It’s finally March, which means it’s almost time for the NCAA basketball tournament. I’ve spent my last two posts finding a regression model that predicts the probability that a college basketball team has of beating another team. But our data analysis shouldn't stop once we have our model. Just like in any quality improvement situation, we should test our model to ensure that it actually works!
In our case, the model depends on a ranking system. I've used the LRMC Rankings since they have correctly predicted the most NCAA tournament games since 2003. But we shouldn't just take them at their word. I’ve tracked over 1,000 college basketball games in the past few weeks, so let's use Minitab and put the model and the rankings to the test!
So how should we test the model? Common sense says to compare the model's predictions to the actual results. For example, if there were 100 games for which the model predicted the favorite had a 50% chance of winning, we should look at the results from those 100 games and see if the favorite actually won 50 times (or close to it). We can do the same thing for every probability from 50% all the way to 99%. The bar chart below shows the results.
Well, this doesn’t look very good. In games where the model said the favorite would win 50% of the time, they actually won only 33% of the time! A lot of the other probabilities look off too. Things look as shaky as Bruce Weber's job security. What's going on here?
The problem is the sample size. There were only 6 games for which the model said the favorite would win 50% of the time. We can’t accurately make any conclusions based on 6 games! So instead of looking at each probability individually, let’s group them together and see what the results look like.

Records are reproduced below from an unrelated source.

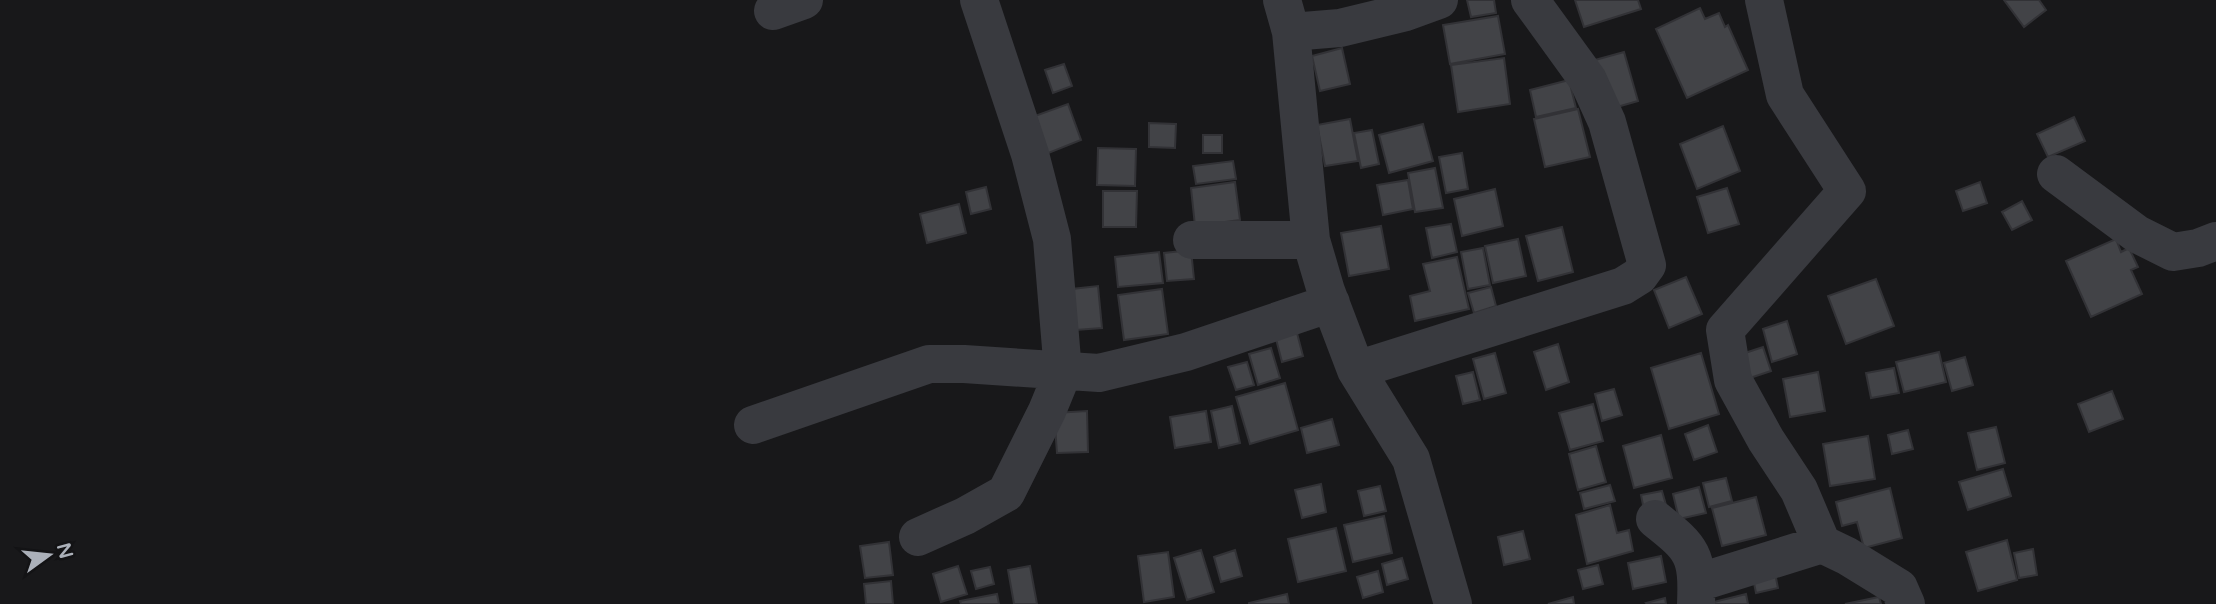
<svg xmlns="http://www.w3.org/2000/svg" width="2216" height="604" font-family="'Varela Round',sans-serif">
<style>
.building{fill:#424347;stroke:#323236;stroke-width:2}
.lines{fill:none;stroke-linecap:round;stroke-linejoin:round}
.minor{stroke:#393a3f;stroke-width:38}
</style>
<rect width="100%" height="100%" fill="#18181a"/>
<path class="building" d="M1467,0H1494L1496,13L1471,17Z
M1575,0H1638L1641,9L1584,27Z
M2004,0H2039L2046,10L2024,27Z
M1700,8L1705,19L1719,13L1725,27L1728,25L1748,70L1687,98L1656,29Z
M1498,16L1505,54L1450,64L1443,25Z
M1342,48L1350,84L1320,91L1312,56Z
M1624,52L1638,101L1610,109L1595,60Z
M1504,58L1510,104L1458,112L1451,65Z
M1064,64L1072,86L1053,93L1045,70Z
M1569,80L1576,108L1536,117L1530,90Z
M1068,104L1081,140L1046,154L1032,117Z
M1578,109L1590,157L1545,167L1534,119Z
M2074,117L2085,141L2048,157L2037,134Z
M1350,119L1358,161L1325,166L1317,125Z
M1149,123L1176,124L1175,148L1149,147Z
M1423,124L1433,161L1389,173L1379,135Z
M1723,126L1740,171L1697,189L1680,144Z
M1372,130L1379,164L1361,168L1354,133Z
M1203,135H1222V153H1203Z
M1098,148L1136,149L1135,186L1097,185Z
M1462,153L1468,189L1446,193L1439,157Z
M1233,161L1236,179L1196,184L1193,166Z
M1435,168L1443,208L1415,212L1408,173Z
M1408,180L1413,209L1383,215L1377,185Z
M1235,182L1240,220L1195,226L1191,188Z
M1980,182L1987,203L1963,211L1956,191Z
M986,187L991,209L971,214L966,192Z
M1727,188L1739,224L1708,233L1697,197Z
M1495,189L1503,226L1462,236L1454,199Z
M1103,191H1137L1136,227H1103Z
M2022,201L2032,220L2012,230L2002,212Z
M959,204L966,233L927,243L920,214Z
M1451,224L1457,252L1432,258L1426,228Z
M1381,226L1389,269L1349,276L1341,233Z
M1562,227L1573,272L1538,281L1526,236Z
M1518,239L1526,276L1493,283L1485,246Z
M2116,239L2121,252L2129,248L2138,267L2131,270L2142,294L2091,317L2066,261Z
M1483,248L1490,285L1468,289L1461,252Z
M1191,250L1194,279L1167,281L1164,253Z
M1159,252L1163,283L1118,287L1115,257Z
M1457,257L1469,309L1415,321L1410,296L1430,291L1423,264Z
M1686,277L1702,314L1669,328L1654,290Z
M1876,279L1894,326L1846,344L1828,296Z
M1098,286L1102,328L1076,330L1072,289Z
M1491,287L1496,306L1474,313L1468,293Z
M1162,289L1168,334L1124,340L1118,295Z
M1787,321L1797,354L1772,362L1763,329Z
M1297,333L1303,356L1282,362L1276,339Z
M1558,344L1569,382L1546,390L1534,352Z
M1763,347L1771,371L1747,379L1739,355Z
M1271,348L1280,378L1258,385L1249,354Z
M1939,352L1946,382L1904,392L1896,362Z
M1495,353L1506,393L1484,399L1473,359Z
M1701,353L1719,414L1669,429L1651,368Z
M1965,357L1973,385L1952,391L1944,363Z
M1247,362L1254,385L1236,390L1228,367Z
M1894,368L1899,393L1871,398L1866,373Z
M1473,372L1480,400L1463,404L1456,376Z
M1818,372L1825,411L1790,417L1783,379Z
M1285,383L1298,430L1250,444L1236,397Z
M1614,389L1622,415L1602,421L1595,394Z
M2112,391L2123,419L2089,432L2078,404Z
M1593,404L1603,441L1570,450L1559,413Z
M1232,406L1240,443L1219,448L1211,411Z
M1087,411L1088,452L1057,453L1054,413Z
M1206,411L1211,442L1175,448L1170,417Z
M1332,419L1339,445L1307,453L1301,428Z
M1708,425L1717,452L1694,460L1685,434Z
M1996,427L2005,463L1977,470L1968,433Z
M1908,430L1913,449L1892,454L1888,435Z
M1661,435L1672,478L1634,488L1623,446Z
M1868,436L1875,479L1830,486L1823,444Z
M1596,446L1606,482L1578,490L1569,454Z
M2003,469L2011,496L1968,510L1959,482Z
M1726,478L1732,501L1709,507L1703,483Z
M1321,484L1326,512L1302,518L1295,490Z
M1610,485L1615,501L1584,509L1580,493Z
M1380,486L1386,511L1364,516L1358,491Z
M1699,487L1706,513L1679,519L1673,494Z
M1890,488L1902,538L1864,548L1857,522L1842,526L1836,502Z
M1662,491L1666,505L1644,510L1641,495Z
M1756,497L1766,535L1722,546L1712,508Z
M1610,505L1617,533L1629,530L1633,551L1587,564L1576,515Z
M1384,516L1392,553L1353,562L1344,525Z
M1336,528L1346,571L1298,582L1288,539Z
M1523,531L1530,559L1504,565L1498,537Z
M2007,540L2017,580L1978,591L1966,552Z
M889,542L893,575L865,578L860,546Z
M2033,549L2037,575L2019,578L2014,553Z
M1201,550L1214,592L1187,600L1174,558Z
M1235,550L1242,576L1221,582L1214,557Z
M1168,552L1174,597L1144,602L1138,556Z
M1661,556L1666,582L1633,589L1628,563Z
M1402,558L1408,579L1387,585L1382,564Z
M1773,563L1778,588L1756,593L1751,568Z
M1598,565L1603,584L1583,589L1578,570Z
M958,566L967,594L941,602L933,574Z
M1030,566L1037,604H1014L1008,570Z
M990,567L994,584L976,589L971,571Z
M1378,571L1383,592L1363,598L1357,577Z
M891,581L893,604H866L864,584Z
M997,594L999,604H961L960,601Z
M1287,594L1289,604H1249V603Z
M1746,594L1748,604H1706Z
M1573,597L1574,604H1548Z
M1879,597L1881,604H1845Z
M1665,598L1666,604H1647L1646,603Z"/>
<g class="lines">
<path class="minor" d="M1282,0L1291,32L1311,240L1326,291L1356,370L1411,459L1453,604
M1764,0L1785,95L1847,191L1725,330L1733,380L1766,440L1799,490L1822,544L1847,556L1899,588L1906,604
M773,11L804,0
M1291,32L1340,28L1406,12L1439,0
M2056,174L2137,234L2173,252L2198,248L2216,241
M1192,240H1311
M1356,370L1623,286L1639,276L1647,265L1607,122L1588,80L1530,0
M753,425L929,364H964L1099,373L1186,352L1331,303
M1655,519C1693,549 1698,555 1696,604
M918,537L965,516L1006,493L1047,411L1063,372L1052,239L1030,154L979,0
M1697,583L1822,544"/>
</g>
<g transform="translate(49 555) rotate(75)" stroke="#131315" stroke-width="5" paint-order="stroke">
<path d="M0-5L12 26L0 18L-12 26Z" fill="#abb0b9"/>
<text y="-10" font-size="19" font-weight="bold" text-anchor="middle" fill="#abb0b9">N</text>
</g>
</svg>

Ah, this looks much better. We see that in all the games where the favorite was predicted to win between 50 and 59% of the time, they actually won 54.2% of the time. In fact, each observed probability falls within the range of the predicted probabilities. But what was the average of each group? The 67.6% is impressive if the average predicted probability of the group was 67%, but not so much if the average was, say, 60%. The table below shows the average predicted probability of each group, plus the number of games.
Probability Group |
Average Predicted Probability |
Observed Probability |
Number of Games |
50 to 59 |
55.0 |
54.2 |
190 |
60 to 69 |
65.2 |
67.6 |
244 |
70 to 79 |
74.7 |
77.8 |
234 |
80 to 89 |
85.1 |
84.7 |
242 |
90 to 99 |
93.7 |
93.3 |
135 |
So in the 190 games for which the model predicted the favorite to win between 50 and 59% of the time, the average was 55%. And we see that the favorite actually won 54.2% of those games. That’s pretty close! In fact, all of the observed probabilities are close to the average predicted probability of each group. I’d say our model and the rankings work pretty well!

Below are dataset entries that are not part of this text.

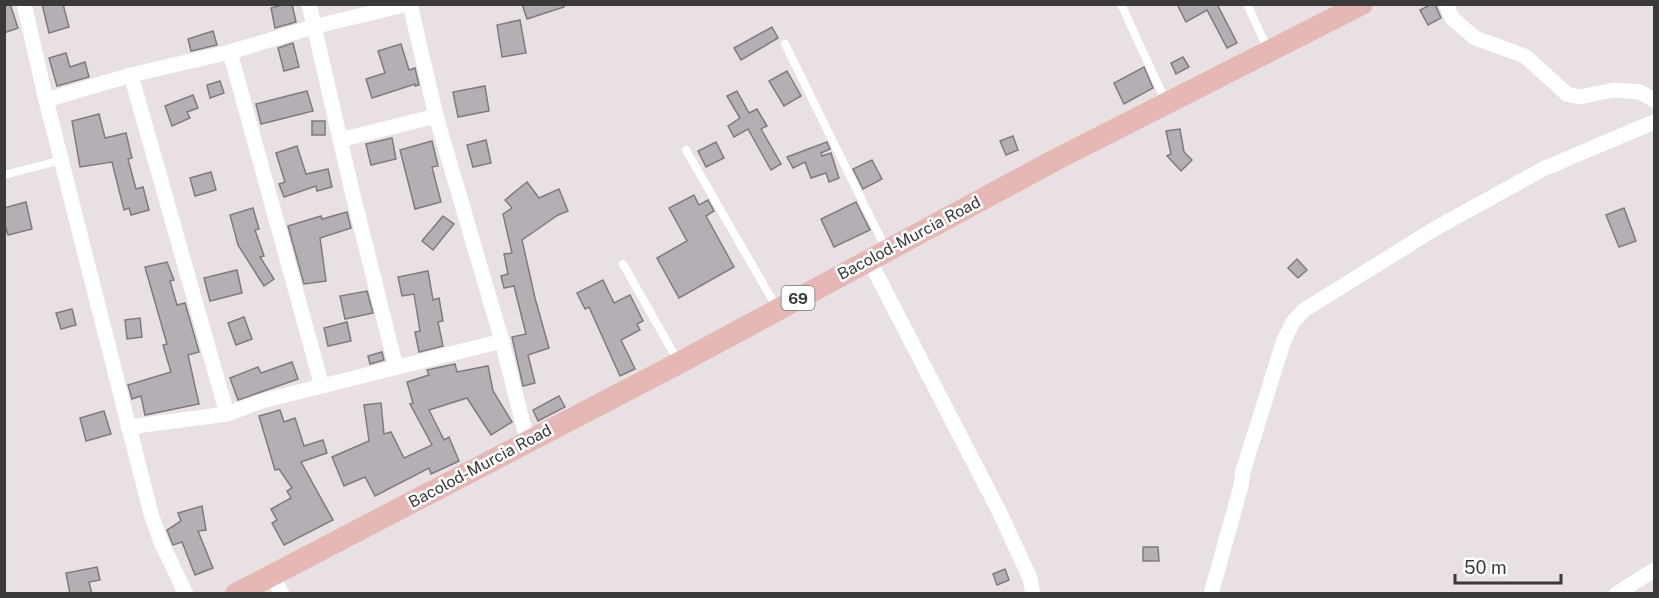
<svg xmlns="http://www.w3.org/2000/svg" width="1659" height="598" font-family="'Public Sans',sans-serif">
  <rect width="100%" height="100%" fill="#e8e0e3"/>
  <!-- building -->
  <g fill="#b3afb4" stroke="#7f7b81" stroke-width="1.5">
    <path d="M4,4H10L18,28L4,33Z"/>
    <path d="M42,4H63L69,27L49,33Z"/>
    <path d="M286,4H292L296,22L275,28L271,8Z"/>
    <path d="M522,4H564V7L527,19Z"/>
    <path d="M1177,4H1217L1237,43L1227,48L1207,10L1186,22Z"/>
    <path d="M1432,4H1435L1441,18L1428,25L1420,10Z"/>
    <path d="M520,20L526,53L502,57L497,25Z"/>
    <path d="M772,27L778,38L741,60L734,48Z"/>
    <path d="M213,31L217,45L191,51L188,39Z"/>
    <path d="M293,43L299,67L284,71L278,48Z"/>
    <path d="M401,44L409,70L415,68L419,85L415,86V84L372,98L366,79L385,73L378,51Z"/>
    <path d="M66,53L70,67L85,62L89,77L57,86L49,58Z"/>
    <path d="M1183,57L1189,67L1176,74L1171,63Z"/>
    <path d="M1144,67L1153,88L1124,104L1114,83Z"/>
    <path d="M787,71L801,96L784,106L769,81Z"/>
    <path d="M220,81L224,93L210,98L207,85Z"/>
    <path d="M485,86L489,111L458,117L453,92Z"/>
    <path d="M307,91L313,111L261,124L256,104Z"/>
    <path d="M737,91L749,113L757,109L767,126L761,129L781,164L771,170L748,129L734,137L728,126L740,118L727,96Z"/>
    <path d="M193,95L198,108L187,112L190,118L172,126L165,106Z"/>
    <path d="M99,114L105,138L126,133L132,158L128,159L136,189L143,187L149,210L131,215L129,208L124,210L112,162L80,167L72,121Z"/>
    <rect x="312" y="121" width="13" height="14"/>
    <path d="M1180,129L1184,152L1192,160L1181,171L1167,156L1171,154L1166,131Z"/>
    <path d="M1013,136L1018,150L1006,155L1000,141Z"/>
    <path d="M392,138L396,159L371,165L366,144Z"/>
    <path d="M486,140L491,163L473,167L467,145Z"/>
    <path d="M432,141L438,166L432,167L441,202L415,209L400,150Z"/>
    <path d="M716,142L724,158L706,167L698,151Z"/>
    <path d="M827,142L830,149L821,153L822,156L831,153L839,178L829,182L826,173L811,178L805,162L793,168L787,157Z"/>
    <path d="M297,146L306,174L328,169L332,187L317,191L316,186L284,197L279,184L285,182L276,153Z"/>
    <path d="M872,160L882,179L863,189L853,169Z"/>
    <path d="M211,172L216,190L195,196L190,178Z"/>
    <path d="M527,182L539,198L559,189L568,211L558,215L522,240L535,298L549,348L528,355L535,383L523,386L512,337L526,334L514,286L504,288L501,276L508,274L504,254L512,253L503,214L512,208L505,200Z"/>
    <path d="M694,195L699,205L708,200L714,211L706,216L734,267L679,298L657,258L687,241L669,208Z"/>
    <path d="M26,202L32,229L8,235L4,221V208Z"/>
    <path d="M856,202L870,230L834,247L821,219Z"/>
    <path d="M253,208L259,229L255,230L264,256L260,257L274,279L264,286L238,245L230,215Z"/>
    <path d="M1624,208L1636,241L1619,247L1606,215Z"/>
    <path d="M347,212L351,228L320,238L326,281L304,284L288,226L321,216L322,219Z"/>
    <path d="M443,216L454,224L433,250L422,241Z"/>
    <path d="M1297,259L1307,270L1298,278L1288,268Z"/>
    <path d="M167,262L174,280L170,281L177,305L185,303L199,352L188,355L199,404L145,415L141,396L132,399L128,385L171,372L163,345L167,344L145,267Z"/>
    <path d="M237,270L242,293L210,301L204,278Z"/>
    <path d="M428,271L433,300L439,298L443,321L438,322L443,346L419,352L415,332L420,331L414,294L402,296L398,277Z"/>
    <path d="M603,280L614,303L630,295L643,321L637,324L640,330L621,340L635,369L620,376L589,307L585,309L577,293Z"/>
    <path d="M367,291L373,313L345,319L340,296Z"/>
    <path d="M72,309L76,325L61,329L56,313Z"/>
    <path d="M244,317L252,339L236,345L228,323Z"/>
    <path d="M140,318L142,337L127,339L125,320Z"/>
    <path d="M347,322L351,341L328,346L324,328Z"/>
    <path d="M382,352L384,360L370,364L368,356Z"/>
    <path d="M292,362L298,379L238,400L230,378L258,367L261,373Z"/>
    <path d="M455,364L457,372L488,366L493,391L512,422L491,435L467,398L429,410L444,440L449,437L459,461L431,474L429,468L375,496L365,477L344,486L332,457L369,441L364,405L381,403L384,434L391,432L404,458L432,445L410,404L413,403L407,382L429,375L427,370Z"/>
    <path d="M559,396L565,407L538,421L533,410Z"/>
    <path d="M280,410L284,422L295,418L304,446L323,440L327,453L301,462L333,520L284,545L272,523L277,520L271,509L291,498L287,491L292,488L279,469L275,470L259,416Z"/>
    <path d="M104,411L111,434L86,441L80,418Z"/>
    <path d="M202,506L206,530L198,531L213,568L195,575L182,542L173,545L167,530L181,521L178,513Z"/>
    <path d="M1143,547H1158L1159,561H1143Z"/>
    <path d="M97,567L100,580L89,582L92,594H70L66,573Z"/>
    <path d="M1005,569L1009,580L997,585L993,574Z"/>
  </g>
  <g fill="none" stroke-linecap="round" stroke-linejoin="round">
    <!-- service -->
    <g stroke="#fff" stroke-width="8">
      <path d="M1121,4L1166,102"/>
      <path d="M1247,4L1268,50"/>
      <path d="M785,44L886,249"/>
      <path d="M686,150L777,308"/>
      <path d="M4,175L62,160"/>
      <path d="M623,264L678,361"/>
    </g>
    <!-- minor -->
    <g stroke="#fff" stroke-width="15">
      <path d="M24,4L46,100L151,514L161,542L186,594"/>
      <path d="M309,4L351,187L396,367"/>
      <path d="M410,4L436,116L502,341L527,440"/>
      <path d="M1446,4L1452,18L1475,38L1525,56L1567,94L1579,97L1614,90L1640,92L1654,100"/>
      <path d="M230,52L322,386"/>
      <path d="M131,75L227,414"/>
      <path d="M46,100L131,75L230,52L313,27L408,4"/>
      <path d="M340,140L436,116"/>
      <path d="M869,260L999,511L1030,578L1033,594"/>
      <path d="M128,427L227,414L262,401L502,341"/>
      <path d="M272,575L282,594"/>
      <path d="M1211,594L1241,486L1243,471L1284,340L1293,322L1304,310L1436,228L1543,169L1654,122"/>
      <path d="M1616,594L1654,570"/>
    </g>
    <!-- primary -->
    <path stroke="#e5b8b5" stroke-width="22" d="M236,594L679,363L1057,159L1362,4"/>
  </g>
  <g text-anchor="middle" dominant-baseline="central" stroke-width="5" stroke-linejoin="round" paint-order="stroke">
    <!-- shield labels -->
    <rect fill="#fff" stroke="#767476" stroke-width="1.5" x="781.5" y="286" width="33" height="24" rx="4.5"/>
    <g font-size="15" font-weight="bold" fill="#3c393b">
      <text x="798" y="298">69</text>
    </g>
    <!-- street labels -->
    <g font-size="16" fill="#3c393b" stroke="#fff">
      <text transform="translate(909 238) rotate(-28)">Bacolod-Murcia Road</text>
      <text transform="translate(480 466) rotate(-28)">Bacolod-Murcia Road</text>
    </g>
  </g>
  <!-- border -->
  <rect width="1659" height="598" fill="none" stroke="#3c393b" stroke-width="12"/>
  <!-- scale -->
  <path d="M1455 574v9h106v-9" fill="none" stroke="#3c393b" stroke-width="3"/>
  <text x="1464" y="574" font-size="18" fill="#3c393b" stroke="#ffffff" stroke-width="4.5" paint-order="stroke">50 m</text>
</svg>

Now, all of these numbers are based off of the LRMC Rankings. But remember, we can use our model with any kind of rankings. So let’s test the model with the Ratings Percentage Index (RPI), since it’s often used to compare teams. Then we can compare it to the LRMC rankings and see if one is better than the other at predicting games. Below is a bar chart of predicted probabilities based on the RPI.
NOTE: I didn’t start tracking RPI until the middle of February. Because of this, there are only 487 games in this sample (instead of the 1,045 used above). Because of the smaller sample size, this bar chart shouldn’t be directly compared with the one above.
So in this bar chart, we see that 3 of the observed probabilities actually fall outside the range in the predicted probability group. So it appears that the RPI is worse than the LRMC rankings. But because of the smaller sample size, let’s compare the RPI and LRMC rankings for just these 487 games.
Probability Group |
RPI Average Predicted Probability |
RPI Observed Probability |
RPI Number of Games |
LRMC Average Predicted Probability |
LRMC Observed Probability |
LRMC Number of Games |
50 to 59 |
54.9 |
48.7 |
78 |
54.6 |
55.9 |
84 |
60 to 69 |
64.7 |
71.9 |
114 |
65.4 |
71.0 |
114 |
70 to 79 |
75.1 |
77.1 |
105 |
74.7 |
78.0 |
118 |
80 to 89 |
84.3 |
78.9 |
109 |
84.9 |
81.0 |
100 |
90 to 99 |
93.8 |
93.0 |
81 |
93.7 |
91.4 |
71 |
We see that with the smaller sample size, the LRMC isn’t quite as close as to the average probability of each group as it was with the larger sample. But it’s still pretty accurate, with the largest discrepancy being 5.6% for the 60 to 69% range (and as we saw, this gets a lot closer with a larger sample of games). Meanwhile, the RPI predictions are off by at least 5% in 3 of the 5 categories. When it comes to predicting winners in the NCAA tournament, it's pretty clear that our model should ignore the RPI and use the LRMC rankings.
Now, this model still accounts for home court advantage, which we know won’t exist in the NCAA tournament. Luckily, there are numerous conference tournaments in early March that will give us a bunch of neutral-court games from which to build a suitable model. I’ll use the Pomeroy Rankings just like I did before to create another model for when there isn’t a home team. Then it's just a matter of having the NCAA release the brackets, and we’ll be all set to start predicting which teams (Belmont!) will be creating the madness in March.